I doubt you will find an MCU board with something like this built in:

NPN_motor_driver

It all depends on what you really want to do and what you have/wants to buy. If you're just using the motor as High and Low and they use low current you don't even need the driver. The driver is used for a few things, like control direction, torque/rpm and avoid to drain all current from your microcontroller using external power (you can search for H-bridge to learn more about motor drivers).
About the MCU you can use any. Your project is pretty simple and the only thing you need to care is current drain which can be solved with the driver, so any MCU can be used to your project. If you want to use your project as embedded system I would just recomend to buy a MCU with wifi/BLE integrated instead of buying modules to attach

I found some NPN transitors here:

Do all of them fit?

D1 is a diode, ok. Dig out is a pin on the MCU? R2 is a resistor with 180 - 470 ohm, I guess. The cycle in the middle is the motor? What are Q1 and C1? Its over 25 years ago I had electronics at school. :slight_smile: I already forgot these things.

I'm playing track mania with mouse (bloody beginner here as well, but its fun). Unlike other input devices the mouse doesn't go back to the center by itself. So I have to watch at the cursor all the time. The idea I got is to translate the mouse X movement to two unbalence motors. Each on one side of my wrist. The further I steer to the left the more the left one rumbles until the max steering point is reached. And other way round. If the mouse is in the center/dead zone both motors are off.

I wrote a tool in python which uses a virtual gamepad and traslates the mouse to one of its joysticks. This gamepad is used in TM for steering. Means: On the software side I already got all input I need. Now I "only" need the two motors get running.

I don't have nothing yet, but my old soldering iron. I thought, it depends to the MCU which motors I can use. So I started with this.

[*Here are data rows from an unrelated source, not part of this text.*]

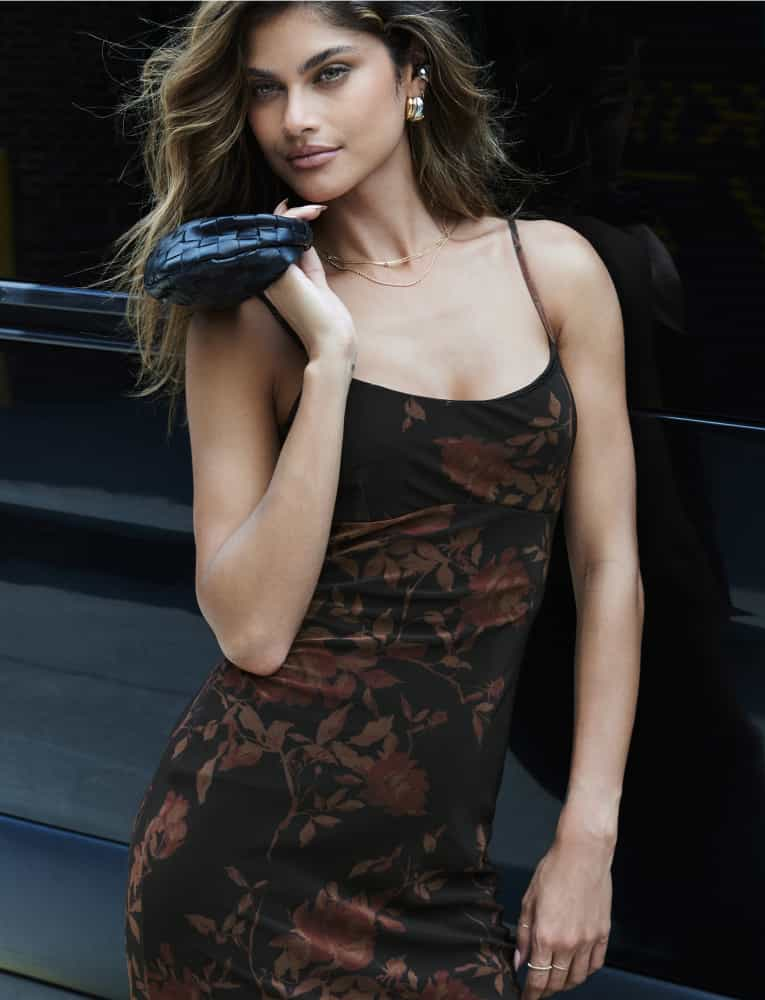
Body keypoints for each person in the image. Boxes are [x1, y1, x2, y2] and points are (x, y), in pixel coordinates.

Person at [114, 4, 642, 996]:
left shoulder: (555, 273)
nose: (294, 119)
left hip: (442, 885)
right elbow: (254, 632)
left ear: (412, 75)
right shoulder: (246, 318)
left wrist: (588, 836)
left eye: (328, 74)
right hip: (239, 871)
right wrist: (330, 359)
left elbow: (609, 564)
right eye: (266, 91)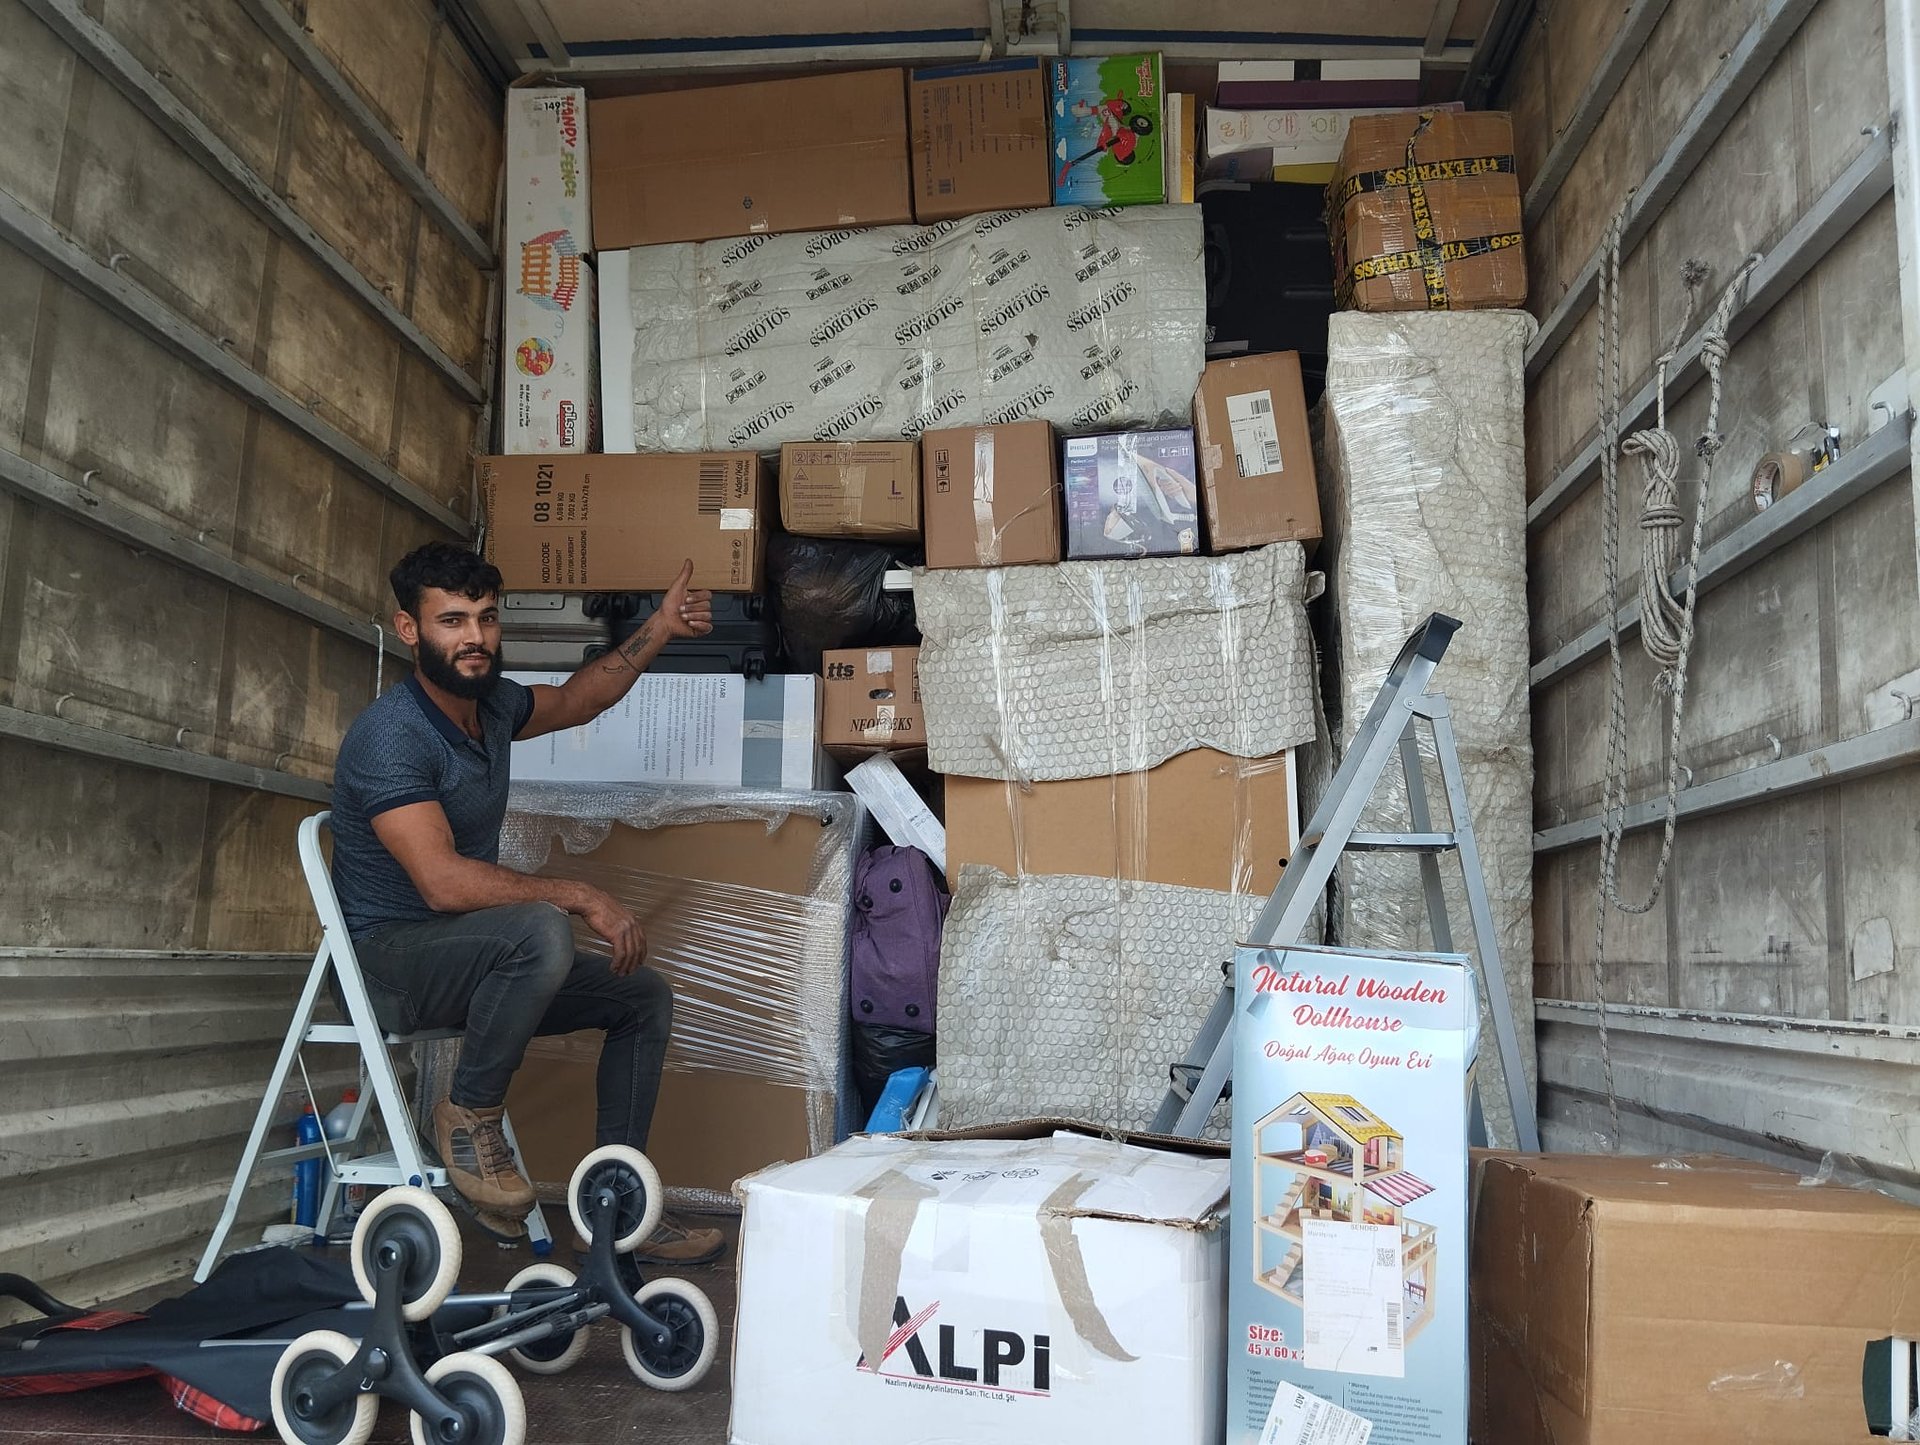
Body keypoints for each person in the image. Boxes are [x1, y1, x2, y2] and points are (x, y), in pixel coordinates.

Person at [327, 541, 724, 1263]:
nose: (474, 637)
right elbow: (442, 883)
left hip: (468, 952)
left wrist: (661, 625)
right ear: (409, 630)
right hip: (386, 965)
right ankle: (469, 1113)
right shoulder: (392, 737)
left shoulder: (493, 706)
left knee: (641, 996)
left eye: (485, 617)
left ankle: (618, 1205)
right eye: (451, 620)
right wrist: (577, 893)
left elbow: (580, 697)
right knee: (542, 928)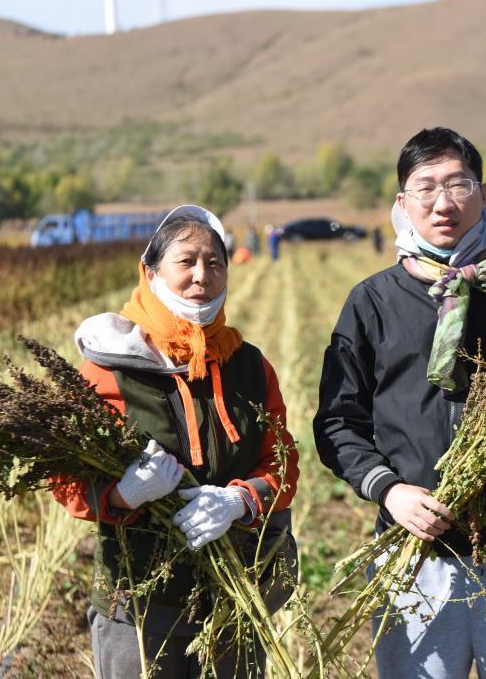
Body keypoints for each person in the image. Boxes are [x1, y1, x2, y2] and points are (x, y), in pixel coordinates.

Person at [314, 127, 486, 679]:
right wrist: (387, 491)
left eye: (458, 184)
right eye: (426, 188)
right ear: (402, 203)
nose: (443, 203)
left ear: (483, 195)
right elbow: (338, 423)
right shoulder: (373, 302)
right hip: (414, 555)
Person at [52, 205, 299, 678]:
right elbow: (65, 481)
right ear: (151, 271)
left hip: (235, 595)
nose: (201, 275)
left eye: (214, 262)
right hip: (141, 602)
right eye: (186, 261)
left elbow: (282, 466)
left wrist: (238, 501)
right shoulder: (108, 368)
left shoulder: (248, 365)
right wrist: (125, 494)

What is the smallest one then?

I need the lowerst possible latency. BLE I can exclude here. I don't know the latency of wifi, but I think cable has the lowest one of all options. Down side of wifi is also I needed an external power supply.

Yes.

R = resistor, C = capacitor, Q = transistor. For D1 a 1n4148 would work.

Yes, you do. Standard MCUs cannot safely power any motor from the digital output pins.

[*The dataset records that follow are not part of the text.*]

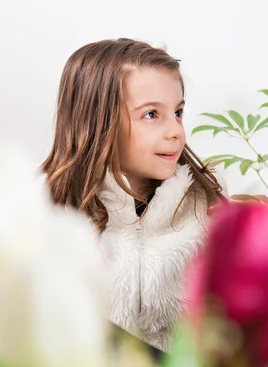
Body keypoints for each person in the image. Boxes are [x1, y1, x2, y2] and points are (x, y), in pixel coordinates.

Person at [41, 38, 226, 350]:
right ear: (97, 121)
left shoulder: (206, 211)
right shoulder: (48, 217)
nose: (176, 131)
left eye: (178, 112)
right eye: (152, 114)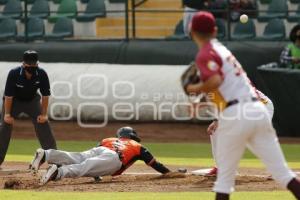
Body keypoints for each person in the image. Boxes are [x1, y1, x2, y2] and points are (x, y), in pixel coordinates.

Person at [186, 11, 300, 200]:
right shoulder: (223, 50)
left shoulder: (205, 53)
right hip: (257, 110)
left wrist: (194, 87)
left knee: (224, 181)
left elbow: (214, 80)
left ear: (191, 31)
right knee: (284, 174)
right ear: (215, 30)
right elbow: (223, 87)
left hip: (238, 113)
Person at [30, 127, 180, 185]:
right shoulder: (138, 146)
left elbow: (94, 159)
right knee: (84, 167)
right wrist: (169, 173)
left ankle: (46, 154)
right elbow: (155, 164)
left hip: (103, 150)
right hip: (115, 158)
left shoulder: (109, 139)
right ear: (132, 136)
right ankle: (58, 171)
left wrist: (97, 175)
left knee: (78, 157)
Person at [0, 50, 57, 167]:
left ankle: (55, 160)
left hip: (32, 101)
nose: (31, 66)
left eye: (33, 64)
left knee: (44, 124)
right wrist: (7, 115)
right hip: (14, 101)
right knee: (4, 126)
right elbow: (8, 96)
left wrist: (44, 114)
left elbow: (45, 95)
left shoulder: (41, 73)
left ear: (37, 64)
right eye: (29, 64)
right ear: (23, 64)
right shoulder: (14, 73)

Are you looking for a MCU (and build a PCB around it) or are you looking for a small board?

Not all MCUs provide USB functionality; so that would require an additional component increasing the size. Therefore I would look at MCUs with native USB.

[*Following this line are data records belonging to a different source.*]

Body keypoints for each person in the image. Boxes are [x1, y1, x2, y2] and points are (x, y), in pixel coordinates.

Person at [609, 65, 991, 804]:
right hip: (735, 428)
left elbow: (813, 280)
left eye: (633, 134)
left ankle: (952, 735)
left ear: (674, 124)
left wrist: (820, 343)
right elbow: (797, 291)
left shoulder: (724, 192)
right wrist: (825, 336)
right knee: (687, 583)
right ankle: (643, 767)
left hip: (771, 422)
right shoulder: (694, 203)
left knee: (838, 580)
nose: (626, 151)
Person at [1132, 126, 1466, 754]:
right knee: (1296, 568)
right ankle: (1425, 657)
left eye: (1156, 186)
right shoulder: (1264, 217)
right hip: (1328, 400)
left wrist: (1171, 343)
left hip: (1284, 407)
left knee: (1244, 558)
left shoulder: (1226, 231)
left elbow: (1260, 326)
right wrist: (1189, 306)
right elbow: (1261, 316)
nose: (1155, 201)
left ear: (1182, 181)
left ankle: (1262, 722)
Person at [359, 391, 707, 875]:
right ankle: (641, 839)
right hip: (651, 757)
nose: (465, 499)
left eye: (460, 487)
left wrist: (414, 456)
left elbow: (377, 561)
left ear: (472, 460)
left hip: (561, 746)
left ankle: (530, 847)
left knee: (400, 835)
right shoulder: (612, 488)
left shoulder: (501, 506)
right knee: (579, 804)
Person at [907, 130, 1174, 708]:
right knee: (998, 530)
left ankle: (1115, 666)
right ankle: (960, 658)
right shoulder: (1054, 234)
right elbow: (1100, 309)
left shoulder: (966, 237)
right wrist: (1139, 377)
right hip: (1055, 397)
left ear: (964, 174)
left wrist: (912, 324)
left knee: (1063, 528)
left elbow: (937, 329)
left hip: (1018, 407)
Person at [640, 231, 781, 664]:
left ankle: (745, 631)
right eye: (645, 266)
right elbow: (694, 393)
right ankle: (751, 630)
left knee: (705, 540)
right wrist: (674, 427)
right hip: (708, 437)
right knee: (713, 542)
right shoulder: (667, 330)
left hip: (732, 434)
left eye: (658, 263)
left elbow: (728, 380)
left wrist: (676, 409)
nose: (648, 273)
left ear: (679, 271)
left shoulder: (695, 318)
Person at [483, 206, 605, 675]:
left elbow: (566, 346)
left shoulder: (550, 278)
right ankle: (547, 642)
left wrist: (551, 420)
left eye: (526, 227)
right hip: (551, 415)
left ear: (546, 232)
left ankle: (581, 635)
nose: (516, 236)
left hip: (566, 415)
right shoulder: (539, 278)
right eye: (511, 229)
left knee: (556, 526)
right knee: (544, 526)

I'm assuming that you want a board.

Getting Started with Seeed Studio XIAO SAMD21 | Seeed Studio Wiki (note that it's a 3.3V board) or Beetle_SKU_DFR0282-DFRobot might fit the bill

Is there a reason why you want to use USB? If WiFi is an option, you can
consider an Espressif based board (ESP8266/ESP32, e.g. LOLIN D1 mini — WEMOS documentation). Again a 3.3V board.

If you don't want a board but want to design yourself, you can base your design on the processors on those boards.

Note:
There might be smaller boards, I'm do not know all of them.

Ok, maybe I confused the terms. I looking for a ready to use product in the best case. Something like the arduino boards. I want to avoid making cyrcits by myself as possible.
Before I posted here, I thought, it will be just plug in/soldering the motor's pluses and grounds on a PCB and everything else will be on the software side.

Just in that moment it comes into my mind, if I use a cable for connection to my PC, the board doesn't have to be as small as possible. A cable to my wrist is a cable to my wrist, it doesn't matter if its a USB cable or bundled pluses and grounds. The board can lay on the desk then. :thinking: But in case of wifi connection, the board should be small.

I think for a "prototype" I should start with a board which has both, USB slot and wifi. In case the wifi latency will be to high for my project, I can still use the USB slot. After I know more I can buy another board for the final result. The boards aren't expensive.

Then I believe jremington gave you the best approach in post #4:

But since the motors will be attached to your wrist, I like sterretje's idea of going wireless or even forgetting the mouse. But it's definitely a tougher project.